Sorry for you who read one of my other threads, I posted this question yesterday at the very end, but I have a hunch it wont get seen, so I'll post it as a thread…

About 4 days or so ago, Friday, I applied my 3rd and final coat of BLO. But to this day, its still sticky. The other coats dried and werent all that tacky after a day of drying.

Unfortunately the area is not heated, so the temperatures fluxuate. I cannot ensure that it stays a warm temperature..

I have had a fan blowing on it, during the day when the garage door is open. But thats it.

My question is: Should I wipe off this stickiness with MS and a rag? Or leave it be for another while?


----------



## PurpLev (May 30, 2008)

how did you apply the BLO? normally you would coat your workpiece, and after 10-15 min or so wipe of any excess . did you wipe off the excess on each 'coat'? or just left it as is?

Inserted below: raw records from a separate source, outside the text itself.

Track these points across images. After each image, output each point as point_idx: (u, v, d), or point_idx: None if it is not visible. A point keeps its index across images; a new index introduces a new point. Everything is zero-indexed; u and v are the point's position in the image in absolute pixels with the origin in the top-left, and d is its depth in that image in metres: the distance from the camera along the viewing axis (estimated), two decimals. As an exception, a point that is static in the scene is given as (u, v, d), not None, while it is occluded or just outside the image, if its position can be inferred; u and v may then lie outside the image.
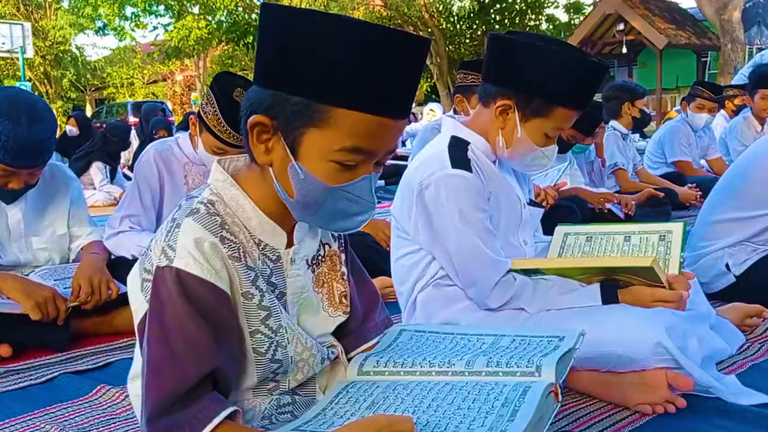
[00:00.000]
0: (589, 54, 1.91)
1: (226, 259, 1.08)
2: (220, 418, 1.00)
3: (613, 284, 1.72)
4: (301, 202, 1.09)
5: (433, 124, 4.89)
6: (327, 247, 1.28)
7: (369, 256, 2.83)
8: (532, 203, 2.07)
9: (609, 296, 1.71)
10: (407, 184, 1.84)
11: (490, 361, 1.13)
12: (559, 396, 1.07)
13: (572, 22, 21.46)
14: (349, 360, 1.29)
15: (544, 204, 3.15)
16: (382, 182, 6.58)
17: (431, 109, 10.24)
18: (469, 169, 1.76)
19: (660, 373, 1.58)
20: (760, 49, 18.24)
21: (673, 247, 1.83)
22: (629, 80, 6.79)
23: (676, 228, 1.88)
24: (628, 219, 3.81)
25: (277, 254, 1.17)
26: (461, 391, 1.07)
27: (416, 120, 12.04)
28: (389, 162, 7.07)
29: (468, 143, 1.84)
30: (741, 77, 7.04)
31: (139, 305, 1.11)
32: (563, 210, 3.41)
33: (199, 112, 2.50)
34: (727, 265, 2.43)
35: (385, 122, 1.04)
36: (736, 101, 6.48)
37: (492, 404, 1.01)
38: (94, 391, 1.89)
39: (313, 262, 1.25)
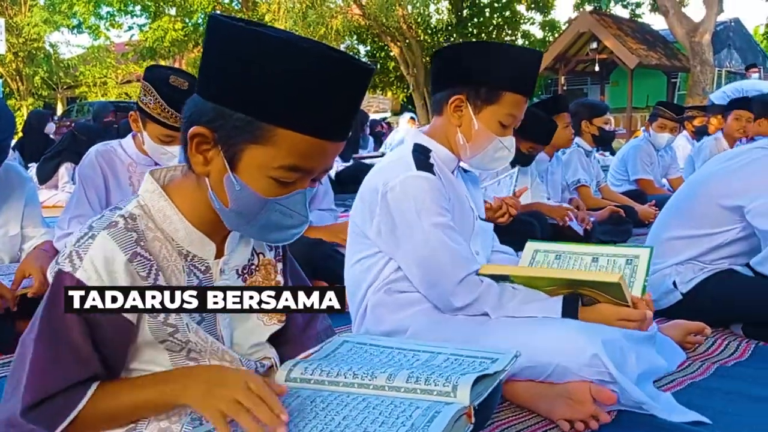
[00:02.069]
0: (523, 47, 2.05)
1: (135, 276, 1.08)
2: (89, 393, 1.06)
3: (574, 299, 1.76)
4: (235, 211, 1.10)
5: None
6: (261, 256, 1.29)
7: (328, 265, 2.83)
8: (484, 220, 2.10)
9: (568, 310, 1.74)
10: (369, 187, 1.87)
11: (410, 377, 1.14)
12: (472, 418, 1.08)
13: (547, 39, 21.72)
14: None
15: (505, 217, 3.16)
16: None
17: (411, 117, 10.34)
18: (432, 172, 1.82)
19: (584, 386, 1.60)
20: (729, 72, 18.66)
21: (638, 271, 1.87)
22: (593, 98, 6.90)
23: (643, 253, 1.91)
24: (587, 235, 3.86)
25: (206, 265, 1.18)
26: (374, 410, 1.08)
27: (391, 130, 12.10)
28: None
29: (430, 150, 1.90)
30: (723, 96, 7.16)
31: None
32: (523, 225, 3.42)
33: (138, 105, 2.51)
34: (674, 283, 2.46)
35: (325, 144, 1.06)
36: (696, 122, 6.63)
37: (398, 429, 1.02)
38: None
39: (245, 271, 1.25)
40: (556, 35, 19.85)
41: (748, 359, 2.18)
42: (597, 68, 17.20)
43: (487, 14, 22.38)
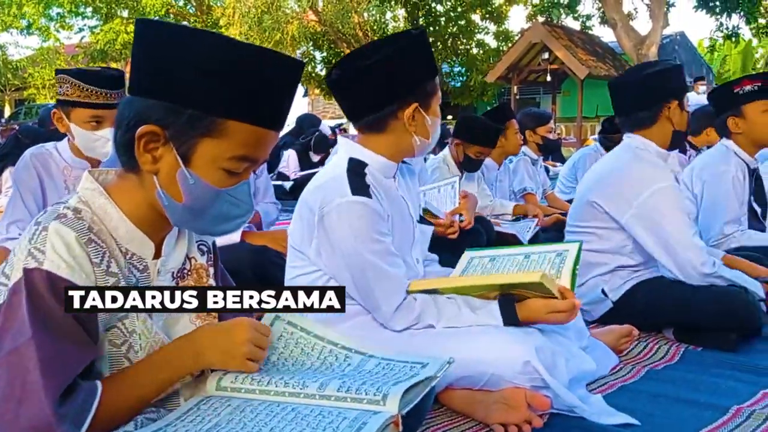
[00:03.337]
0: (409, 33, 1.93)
1: (92, 261, 1.10)
2: (99, 384, 1.09)
3: (510, 302, 1.78)
4: (189, 206, 1.14)
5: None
6: (193, 260, 1.31)
7: (272, 271, 2.82)
8: (422, 221, 2.13)
9: (506, 312, 1.77)
10: (306, 207, 1.84)
11: (341, 387, 1.15)
12: (400, 426, 1.10)
13: (501, 48, 22.03)
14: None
15: (456, 234, 3.19)
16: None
17: None
18: (368, 194, 1.78)
19: (520, 392, 1.65)
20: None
21: (567, 260, 1.89)
22: (535, 108, 7.05)
23: (572, 247, 1.96)
24: (532, 243, 3.93)
25: (144, 264, 1.20)
26: (302, 421, 1.09)
27: (347, 135, 12.11)
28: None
29: (365, 165, 1.86)
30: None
31: None
32: (469, 232, 3.46)
33: (58, 102, 2.49)
34: (603, 291, 2.51)
35: (270, 133, 1.15)
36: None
37: None
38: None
39: (178, 275, 1.27)
40: (510, 45, 20.14)
41: (677, 363, 2.26)
42: (549, 78, 17.49)
43: (443, 23, 22.58)
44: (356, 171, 1.84)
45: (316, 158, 7.84)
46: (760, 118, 2.94)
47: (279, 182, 7.06)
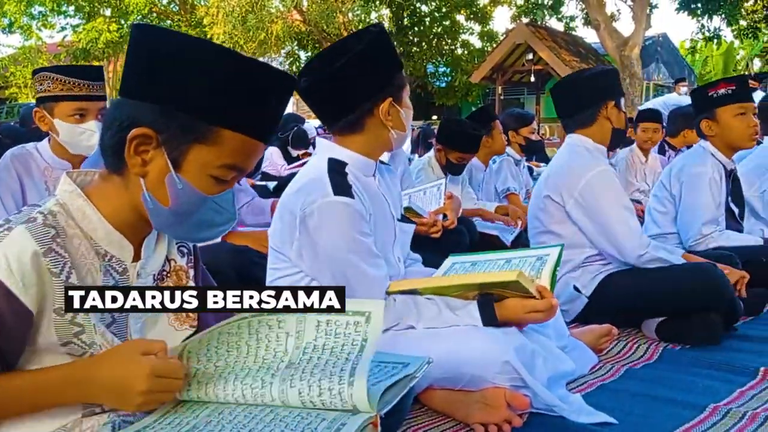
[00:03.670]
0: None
1: (45, 273, 1.08)
2: None
3: (489, 302, 1.79)
4: (174, 210, 1.14)
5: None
6: (173, 262, 1.31)
7: (254, 272, 2.82)
8: (403, 219, 2.14)
9: (487, 316, 1.78)
10: (287, 209, 1.84)
11: (301, 392, 1.11)
12: (379, 427, 1.10)
13: (485, 49, 22.10)
14: None
15: (439, 233, 3.22)
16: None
17: None
18: (350, 194, 1.78)
19: (499, 392, 1.66)
20: (657, 85, 19.34)
21: (548, 262, 1.91)
22: (519, 108, 7.06)
23: (553, 251, 1.97)
24: (515, 245, 3.96)
25: (123, 266, 1.20)
26: (280, 422, 1.08)
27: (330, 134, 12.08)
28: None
29: (345, 164, 1.87)
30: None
31: None
32: (453, 233, 3.48)
33: (39, 101, 2.48)
34: (576, 288, 2.54)
35: (260, 145, 1.17)
36: (624, 132, 6.91)
37: None
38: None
39: (158, 277, 1.27)
40: (494, 46, 20.21)
41: (656, 361, 2.29)
42: (533, 79, 17.60)
43: (428, 23, 22.63)
44: (337, 171, 1.84)
45: (294, 153, 7.83)
46: (732, 121, 2.98)
47: (263, 182, 7.04)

It sounds like you've got BLO overload on your workpiece, just wipe off any excess that you have, and leave it to dry. It can take some time to dry if there is a lot of it.


----------



## sbryan55 (Dec 8, 2007)

I agree with Sharon. It sounds like either you have an excess of blo on your wood. The unreacted oil can be readily removed with a mineral spirts wipe. Normally it will take blo about 72 hours to cure completely at current temperatures.


----------



## newbiewoodworker (Aug 29, 2010)

Thats what I may have thought. I had read to sop it on, then leave it for the first 2 coats. Then on the final wipe off the excess.. I must have read a faulty source…

If I wipe off the excess with Mineral Spirts, should I reapply? I will it be sufficent?


----------



## PurpLev (May 30, 2008)

BLO is a penetrating oil, it does not create a film on top of your workpieces like poly/lacquer/shellac/wax do which also explains your tackiness as the wood has soaked up all it can, and cannot soak up the rest of it as it is loaded with BLO.

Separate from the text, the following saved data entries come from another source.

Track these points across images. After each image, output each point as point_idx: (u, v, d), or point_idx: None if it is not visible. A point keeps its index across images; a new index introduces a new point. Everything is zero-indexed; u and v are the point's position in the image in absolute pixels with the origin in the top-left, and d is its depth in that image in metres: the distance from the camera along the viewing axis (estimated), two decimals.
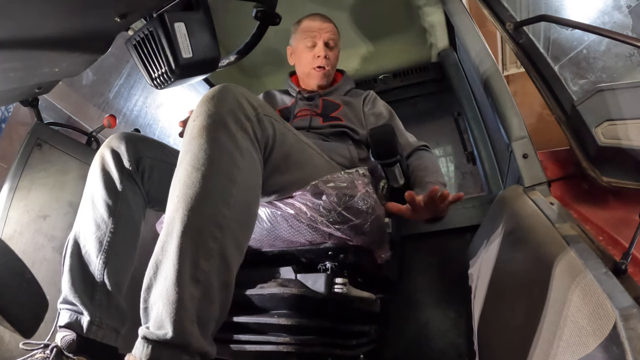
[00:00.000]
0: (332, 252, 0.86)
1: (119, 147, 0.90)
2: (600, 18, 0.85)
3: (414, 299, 1.51)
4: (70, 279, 0.81)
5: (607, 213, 0.79)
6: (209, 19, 0.80)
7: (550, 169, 0.92)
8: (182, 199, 0.61)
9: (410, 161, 1.16)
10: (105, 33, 0.77)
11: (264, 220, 0.87)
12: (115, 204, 0.86)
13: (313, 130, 1.21)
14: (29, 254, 1.10)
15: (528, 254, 0.75)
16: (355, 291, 0.92)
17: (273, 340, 0.86)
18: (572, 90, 0.86)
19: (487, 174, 1.58)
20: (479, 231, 1.24)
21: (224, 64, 0.96)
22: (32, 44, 0.69)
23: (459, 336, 1.38)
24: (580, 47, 0.86)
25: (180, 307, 0.56)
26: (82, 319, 0.79)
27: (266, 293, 0.86)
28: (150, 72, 0.80)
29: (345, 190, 0.83)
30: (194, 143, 0.65)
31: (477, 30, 1.22)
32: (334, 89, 1.37)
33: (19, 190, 1.12)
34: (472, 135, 1.70)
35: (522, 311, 0.71)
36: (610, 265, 0.57)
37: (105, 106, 1.61)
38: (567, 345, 0.53)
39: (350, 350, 0.97)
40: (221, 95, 0.69)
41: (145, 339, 0.56)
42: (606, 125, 0.78)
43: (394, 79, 2.01)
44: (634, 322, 0.46)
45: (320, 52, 1.30)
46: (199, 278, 0.58)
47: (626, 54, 0.81)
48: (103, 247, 0.83)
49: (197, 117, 0.67)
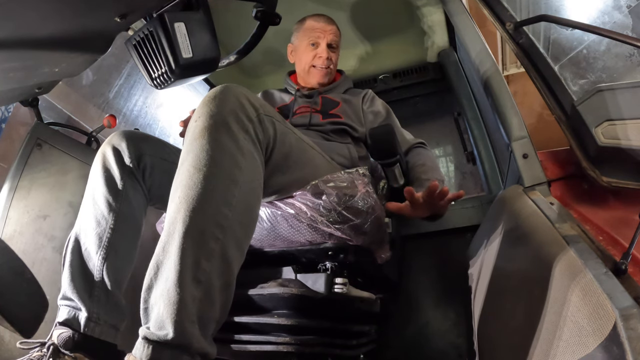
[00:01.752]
0: (332, 252, 0.86)
1: (120, 144, 0.90)
2: (600, 18, 0.85)
3: (414, 299, 1.51)
4: (69, 275, 0.82)
5: (607, 213, 0.79)
6: (209, 19, 0.80)
7: (550, 169, 0.92)
8: (184, 199, 0.61)
9: (408, 158, 1.16)
10: (105, 33, 0.77)
11: (264, 220, 0.87)
12: (116, 201, 0.86)
13: (313, 127, 1.21)
14: (29, 254, 1.10)
15: (528, 254, 0.75)
16: (355, 291, 0.92)
17: (273, 340, 0.86)
18: (572, 90, 0.86)
19: (487, 174, 1.58)
20: (479, 231, 1.24)
21: (224, 64, 0.96)
22: (32, 44, 0.69)
23: (459, 336, 1.38)
24: (580, 47, 0.86)
25: (182, 307, 0.56)
26: (79, 315, 0.79)
27: (266, 293, 0.86)
28: (150, 72, 0.80)
29: (345, 190, 0.83)
30: (195, 144, 0.65)
31: (477, 30, 1.22)
32: (333, 86, 1.38)
33: (19, 190, 1.12)
34: (472, 135, 1.70)
35: (522, 311, 0.71)
36: (610, 265, 0.57)
37: (105, 106, 1.61)
38: (567, 345, 0.53)
39: (350, 350, 0.97)
40: (223, 96, 0.69)
41: (145, 340, 0.56)
42: (606, 125, 0.78)
43: (393, 79, 2.01)
44: (634, 322, 0.46)
45: (323, 53, 1.31)
46: (200, 279, 0.58)
47: (626, 54, 0.81)
48: (103, 244, 0.84)
49: (198, 117, 0.67)
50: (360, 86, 2.03)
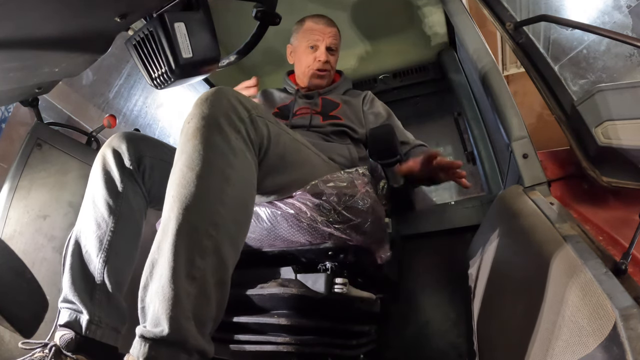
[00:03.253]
0: (332, 252, 0.86)
1: (119, 146, 0.90)
2: (600, 18, 0.85)
3: (414, 299, 1.51)
4: (70, 278, 0.82)
5: (607, 213, 0.79)
6: (209, 19, 0.80)
7: (550, 169, 0.92)
8: (177, 198, 0.62)
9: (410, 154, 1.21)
10: (105, 33, 0.77)
11: (264, 220, 0.87)
12: (116, 203, 0.86)
13: (313, 128, 1.21)
14: (29, 254, 1.10)
15: (528, 254, 0.75)
16: (355, 291, 0.92)
17: (273, 340, 0.86)
18: (572, 90, 0.86)
19: (487, 174, 1.58)
20: (479, 231, 1.24)
21: (224, 64, 0.96)
22: (32, 44, 0.69)
23: (459, 336, 1.38)
24: (580, 47, 0.86)
25: (176, 303, 0.56)
26: (81, 318, 0.79)
27: (266, 293, 0.86)
28: (150, 72, 0.80)
29: (345, 190, 0.83)
30: (188, 144, 0.66)
31: (477, 30, 1.22)
32: (332, 87, 1.38)
33: (19, 190, 1.12)
34: (472, 135, 1.70)
35: (522, 311, 0.71)
36: (610, 265, 0.57)
37: (105, 106, 1.61)
38: (567, 345, 0.53)
39: (350, 350, 0.97)
40: (215, 98, 0.69)
41: (142, 338, 0.56)
42: (606, 125, 0.78)
43: (394, 79, 2.01)
44: (634, 322, 0.46)
45: (322, 56, 1.31)
46: (194, 275, 0.59)
47: (626, 54, 0.81)
48: (103, 246, 0.84)
49: (191, 119, 0.68)
50: (360, 86, 2.03)
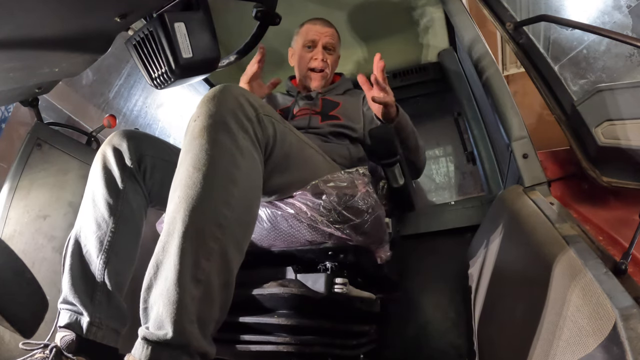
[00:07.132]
0: (332, 252, 0.86)
1: (120, 144, 0.89)
2: (600, 18, 0.85)
3: (414, 299, 1.51)
4: (70, 278, 0.81)
5: (607, 213, 0.79)
6: (209, 19, 0.80)
7: (550, 169, 0.92)
8: (183, 199, 0.61)
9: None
10: (105, 33, 0.77)
11: (264, 220, 0.87)
12: (116, 203, 0.86)
13: (312, 130, 1.21)
14: (29, 254, 1.10)
15: (528, 254, 0.75)
16: (355, 291, 0.92)
17: (273, 340, 0.86)
18: (572, 90, 0.86)
19: (487, 174, 1.58)
20: (479, 231, 1.24)
21: (224, 64, 0.96)
22: (32, 44, 0.69)
23: (459, 336, 1.38)
24: (580, 47, 0.86)
25: (181, 307, 0.56)
26: (81, 320, 0.78)
27: (266, 293, 0.86)
28: (150, 72, 0.79)
29: (345, 190, 0.83)
30: (194, 143, 0.65)
31: (477, 30, 1.23)
32: (332, 87, 1.38)
33: (19, 190, 1.12)
34: (472, 135, 1.70)
35: (522, 311, 0.71)
36: (610, 265, 0.57)
37: (105, 106, 1.61)
38: (567, 345, 0.53)
39: (350, 350, 0.97)
40: (222, 96, 0.68)
41: (145, 340, 0.56)
42: (606, 125, 0.78)
43: (394, 79, 2.01)
44: (634, 322, 0.46)
45: (318, 54, 1.32)
46: (200, 278, 0.58)
47: (626, 54, 0.81)
48: (104, 247, 0.83)
49: (197, 117, 0.67)
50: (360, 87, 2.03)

for the same reason - minural spirits will not affect the BLO inside (soaked) the wood. so you can safely use a damp rag with minural spirits and wipe off the excess from the top. although I'm not sure I'd go that extra mile, and just wipe off the excess with a dry rag - just to get all the excess that wouldnt soak in the wood anymore.


----------



## newbiewoodworker (Aug 29, 2010)

I wiped the sticky stuff off with MS, but it seems not to be doing any thing. Also, a few of the boards got a glaze to them, is this normal?? (Its been with the glaze since I applied the first coat..)

But other boards dont have a glaze…


----------



## AaronK (Nov 30, 2008)

a few months ago someone had a similar problem. the degree of penetration depends on the grain and figure orientation, so it's not surprising that you're seeing some variability.

I don't use a whole lot of BLO on its own, but even with no other finishing agents, i still cut it with mineral spirits so that it doesn't go on quite as heavy.


----------